Social policy has a similarly important role in our research spectrum as education policy. The question of who is marginalised by the prevailing economic and social regime and how these people are to be reintegrated was of great concern to us. The questions were addressed by the early investigation on precarious employment in Europe (ESOPE) and by the evaluation of the EU Community Initiative EQUAL. Furthermore, social innovations and the role of social capital were important issues. Most recently, we discussed the question of measures to combat poverty in Europe in a peer review paper for the European Commission.

Long-term forecasts of labour markets

In collaboration with the Warwick Institute for Employment Research (UK) and Cambridge Econometrics (UK), we have made long-term forecasts for the labour markets in European countries.
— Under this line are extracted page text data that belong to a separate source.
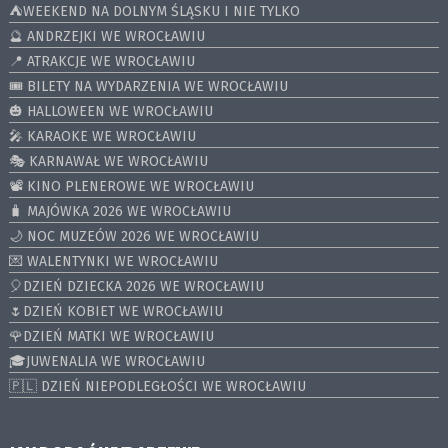
⛺️WEEKEND NA DOLNYM ŚLĄSKU I NIE TYLKO
🔮 ANDRZEJKI WE WROCŁAWIU
📍 ATRAKCJE WE WROCŁAWIU
🎟️ BILETY NA WYDARZENIA WE WROCŁAWIU
🎃 HALLOWEEN WE WROCŁAWIU
🎤 KARAOKE WE WROCŁAWIU
🎭 KARNAWAŁ WE WROCŁAWIU
📽️ KINO PLENEROWE WE WROCŁAWIU
🧳 MAJÓWKA 2026 WE WROCŁAWIU
🌙 NOC MUZEÓW 2026 WE WROCŁAWIU
💌 WALENTYNKI WE WROCŁAWIU
🎈DZIEŃ DZIECKA 2026 WE WROCŁAWIU
🌷DZIEŃ KOBIET WE WROCŁAWIU
🌹DZIEŃ MATKI WE WROCŁAWIU
🎓JUWENALIA WE WROCŁAWIU
🇵🇱 DZIEŃ NIEPODLEGŁOŚCI WE WROCŁAWIU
On behalf of the European Agency for Vocational Education and Training CEDEFOP, we have been involved in the ongoing long-term forecasts for the EU and the single EU countries. For Germany, the forecast “Labour Market 2030” was drawn up for the Federal Ministry of Labour and Social Affairs in 2011-16. The focus was on identifying skills shortages, the effects of immigration, and the expected effects of digitization. The basis for this work was laid by preceeding European long-term forecasts, as well as by sector-specific development scenarios. The methods were described in separate reports (EU, D).

In connection with the long-term development trends, specific studies on migration flows, on the need for replacement in the demand for labour, as well as studies on individual sectors of industry, such as medical technology, textiles and clothing industry, and on the financial sector were created.

On behalf of the Bertelsmann Stiftung, forecasts of the demand for skilled workers in day care centres are now developed. To this end, both the training capacity and the expansion and replacement needs are forecasted over the next 10 years.

Surveys and development of statistical indicators

As early as the 1980s, Kurt Vogler-Ludwig and the Institute for Employment Research of the Federal Employment Agency began to develop indicators for job vacancies in the German labour market. First in parallel approaches, after 1992 in the joint project "Aggregate job vacancies", which still exists today. The number of vacant positions in companies is determined using surveys and specified estimation procedures. In addition, information on the process of filling job vacancies is obtained. The data represent an important aspect of the job market and are used continuously in official job market analysis. The survey has been part of European labour market statistics since 2006 and is currently carried out on a quarterly basis on behalf of Eurostat.

Economix also developed the indicator on duration of working life on behalf of Eurostat. This indicator calculates the average number of working years over the life time, based on data on life expectancy and labour force participation. It is part of the statistical data set for monitoring the EU 2020 strategy. In addition, the European Commission has assigned us to develop indicator systems for regional labour markets.

For the European Training Foundation (ETF), Economix has developed indicators for imbalances in the labour market that are used to analyse and implement evidence-based labour market policies for ETF partner countries in Southeast Europe. This project is currently being updated and offered to all ETF partner countries.